July 02, 2000|LUCRETIA BINGHAM | Lucretia Bingham is a freelance writer who recently moved from Los Angeles to Old Lyme, Conn

SOLVANG, Calif. — There was no sign of human habitation, not even a tower or a telephone wire--just an endless series of folded hills, with mountains beyond and green, green grass below. Only the caw of a crow and the purr of our electric cart broke the silence.

This place fit golfers to a tee: a new course called Rancho San Marcos, designed by Robert Trent Jones Jr. and one of Golf Magazine's "top 10 you can play."

My golfing buddy, Garrard, and I had seen an ad for the Royal Scandinavian Inn in Solvang that promised golf packages with Rancho San Marcos or La Purisima, both nearby favorites among aficionados of the sport. We decided to book the Purisima package and precede our stay with a round of golf, paid for separately, at Rancho San Marcos.

So early on a Saturday morning last September, after a 1 1/2-hour drive from L.A., we arrived at Rancho San Marcos, off California 154 halfway between Santa Barbara and Solvang. The course was built on the grounds of a working ranch established in 1804.

The clubhouse is simple and elegant, with outside tables under canvas umbrellas and a pond filled with ducks, coots and a few herons. The service was anything but simple; it was solicitous.

The staff made sure we understood the workings of our state-of-the-art carts, with built-in ball and club washers. The employees offered unlimited buckets of balls on the practice range and heaps of balls next to the chipping greens, all at no additional charge.

The vast putting green had bumps and gullies, something rare for most practice greens but welcome because it more closely resembled course conditions. Even the ashtrays had freshly swirled sand rather than a stand of butts.

Rancho San Marcos starts with a wide-open par five. The fairway turf was excellent, and the undulating green rewarded a gentle touch. The hole proved to be a good harbinger. All 18 holes were in fine shape, and everything was nicely targeted; the 150-yard markers were highly visible, even from the tees.

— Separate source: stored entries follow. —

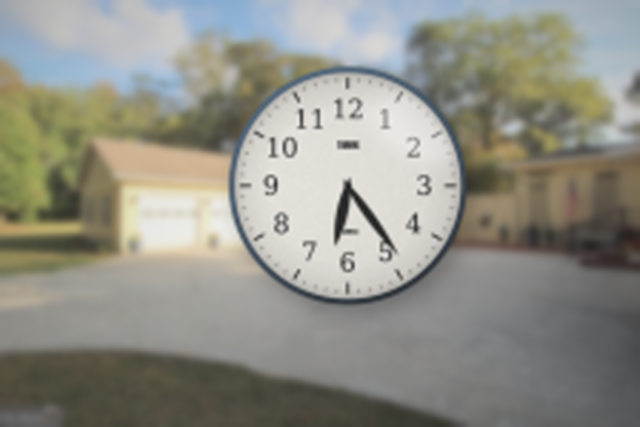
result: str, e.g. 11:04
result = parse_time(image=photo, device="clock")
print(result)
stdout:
6:24
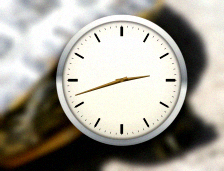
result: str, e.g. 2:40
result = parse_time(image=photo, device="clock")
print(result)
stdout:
2:42
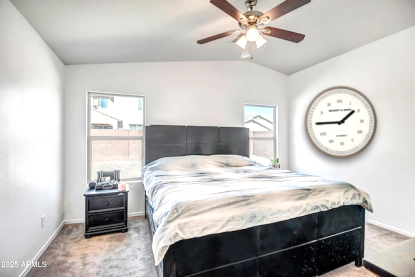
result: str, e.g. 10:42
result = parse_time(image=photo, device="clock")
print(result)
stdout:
1:45
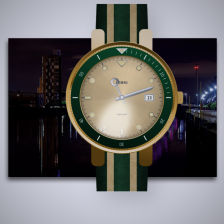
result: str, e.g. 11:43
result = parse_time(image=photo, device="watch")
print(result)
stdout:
11:12
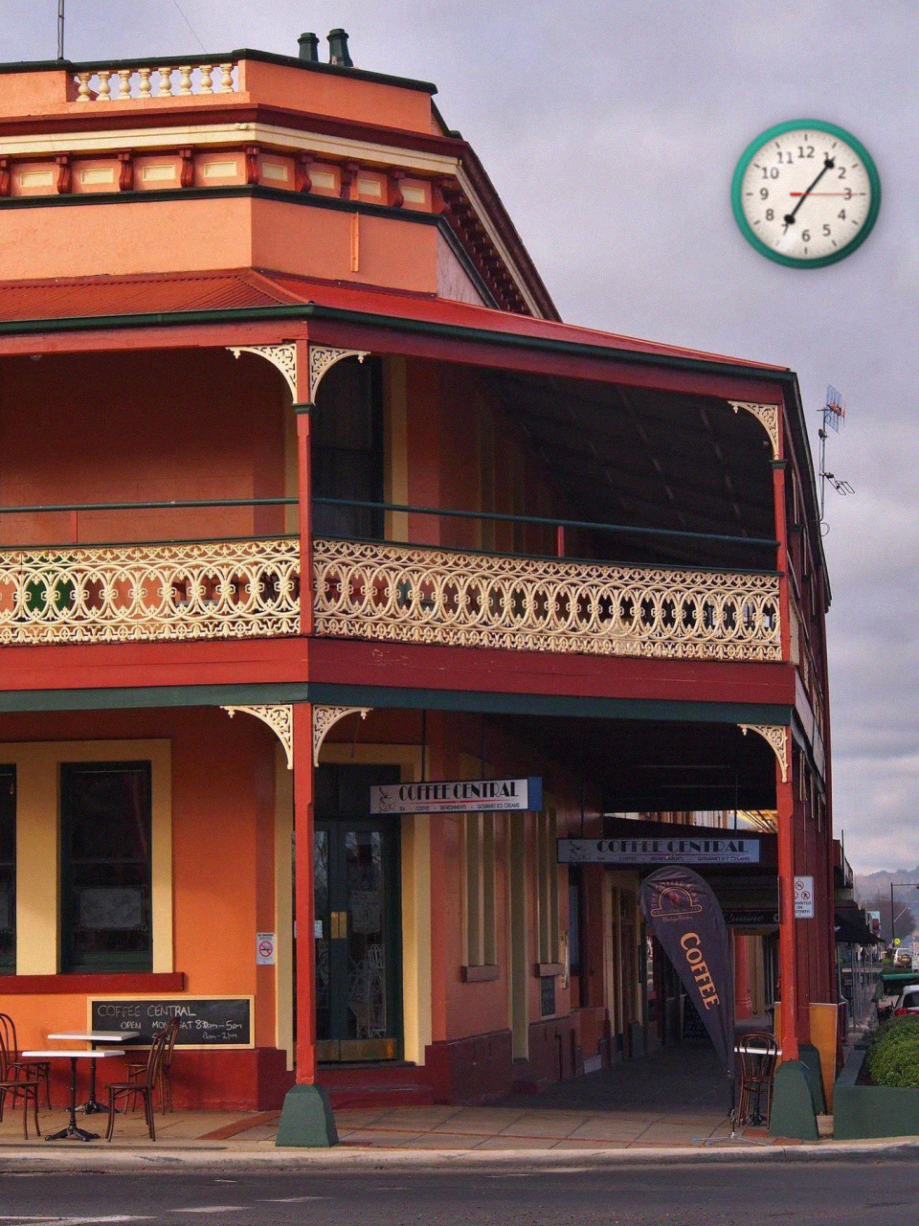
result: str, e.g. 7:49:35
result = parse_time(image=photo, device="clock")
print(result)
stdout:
7:06:15
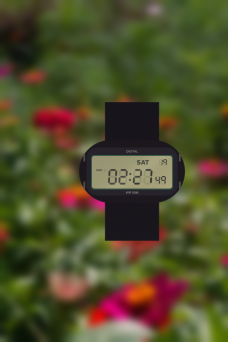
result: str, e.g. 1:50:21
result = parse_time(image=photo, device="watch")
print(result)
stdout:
2:27:49
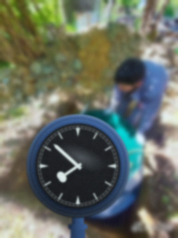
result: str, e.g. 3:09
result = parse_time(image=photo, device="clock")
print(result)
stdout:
7:52
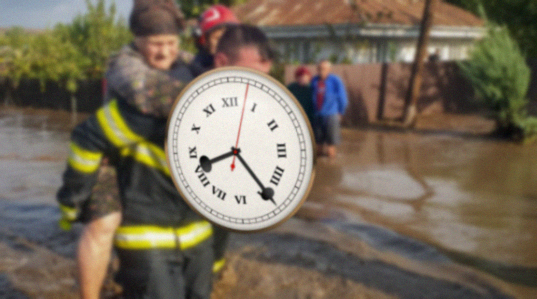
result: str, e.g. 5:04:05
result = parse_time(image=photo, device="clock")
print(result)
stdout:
8:24:03
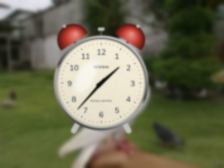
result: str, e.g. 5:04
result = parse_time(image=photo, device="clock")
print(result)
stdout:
1:37
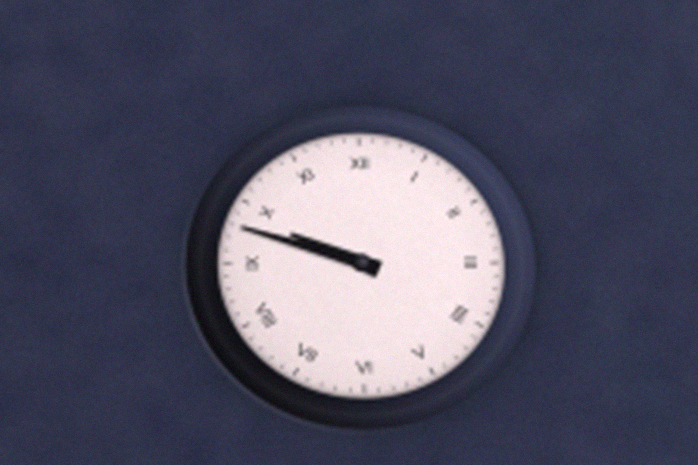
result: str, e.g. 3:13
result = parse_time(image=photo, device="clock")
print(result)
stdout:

The second hole was a sweet par three nestled under old oaks, the surrounding rough as thick as a bear's pelt. No. 3 was called River Run. "They should call it 'It's a Wash!' " Garrard said, because the river that ran alongside the hole was as white and dry as a bone.

On this hole we began to realize, with a foursome in front of us, that we were averaging 18 minutes a hole, which would make the round a stunningly slow 5 1/2 hours. But we slid into a molasses mode, and the day slipped past pleasantly.

As the afternoon waned, the sand traps grew finely etched shadows. Our approach shots stayed clear, though, rolling toward each green as if funneled away from the rough.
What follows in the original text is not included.